I look away from her and glance out the window, watching the guys as they work to fill the grave with dirt. I try to imagine how I’d feel if something happened to Sagan. How would I feel if I had to sit by his side and watch him die?
Not once when Honor was grieving Kirk’s death did I ever empathize with that. I didn’t understand that kind of love. We were so much younger then and I honestly thought she was being dramatic.
All these years I’ve hated Utah for not making an effort to be closer to me, and here I am treating my own twin sister the exact same way.
I turn and reach across the seat and pull her to me. As soon as I do, I feel her sigh, like all she’s needed from me was a simple hug. For so long I’ve been resenting my family for not hugging me when maybe they’ve been resenting me for the same thing.
“I’m sorry, Honor.” I sooth my hand over her hair and say the same thing to her that Utah said to me. “I’ll be a better sibling. I promise.”
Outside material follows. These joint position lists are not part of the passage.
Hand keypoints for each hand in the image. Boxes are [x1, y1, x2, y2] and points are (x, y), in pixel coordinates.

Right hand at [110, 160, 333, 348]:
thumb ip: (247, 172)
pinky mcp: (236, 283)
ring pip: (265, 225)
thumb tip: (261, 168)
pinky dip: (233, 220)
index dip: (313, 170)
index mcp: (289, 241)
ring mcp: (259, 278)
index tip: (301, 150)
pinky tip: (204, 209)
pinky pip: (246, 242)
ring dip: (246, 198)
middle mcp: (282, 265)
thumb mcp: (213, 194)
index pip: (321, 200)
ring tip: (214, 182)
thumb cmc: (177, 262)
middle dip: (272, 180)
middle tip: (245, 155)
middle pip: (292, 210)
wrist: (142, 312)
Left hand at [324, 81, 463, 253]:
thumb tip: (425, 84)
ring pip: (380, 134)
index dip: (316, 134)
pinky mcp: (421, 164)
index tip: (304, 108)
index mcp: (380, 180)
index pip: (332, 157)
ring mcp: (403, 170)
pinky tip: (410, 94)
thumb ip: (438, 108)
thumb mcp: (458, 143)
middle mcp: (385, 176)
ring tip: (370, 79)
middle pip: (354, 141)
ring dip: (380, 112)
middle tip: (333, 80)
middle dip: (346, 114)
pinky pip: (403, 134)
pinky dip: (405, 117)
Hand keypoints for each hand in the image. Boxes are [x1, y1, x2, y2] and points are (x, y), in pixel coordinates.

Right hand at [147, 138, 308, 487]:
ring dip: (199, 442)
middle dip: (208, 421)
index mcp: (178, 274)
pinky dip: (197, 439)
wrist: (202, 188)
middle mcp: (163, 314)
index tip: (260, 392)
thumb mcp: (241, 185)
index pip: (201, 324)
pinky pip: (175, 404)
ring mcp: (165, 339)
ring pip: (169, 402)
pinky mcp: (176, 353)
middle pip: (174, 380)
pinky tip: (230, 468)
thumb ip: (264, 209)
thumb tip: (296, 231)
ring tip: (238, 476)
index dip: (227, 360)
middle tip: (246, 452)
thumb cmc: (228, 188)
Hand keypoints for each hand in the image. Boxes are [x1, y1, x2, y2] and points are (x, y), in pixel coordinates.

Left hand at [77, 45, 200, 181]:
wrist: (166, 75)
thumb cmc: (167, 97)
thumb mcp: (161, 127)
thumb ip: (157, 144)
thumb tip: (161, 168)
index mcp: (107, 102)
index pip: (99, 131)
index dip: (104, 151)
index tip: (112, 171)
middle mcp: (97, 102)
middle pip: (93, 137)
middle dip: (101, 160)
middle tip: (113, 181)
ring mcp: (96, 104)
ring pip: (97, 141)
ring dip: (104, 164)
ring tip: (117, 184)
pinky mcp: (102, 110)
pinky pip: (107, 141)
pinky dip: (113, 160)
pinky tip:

She lets out a quiet sigh of relief, but she doesn’t let go of me. We hug for a long time, and it makes me wonder why everyone in this family has been so opposed to honesty and hugging for the past several years. It’s actually not so bad. I think we all just got to a point where we were waiting for someone else to initiate it, but no one ever did. Maybe that’s the root of a lot of family issues. It isn’t actually the issues people are hung up about for so long. It’s that no one has the courage to take the first step in talking about the issues.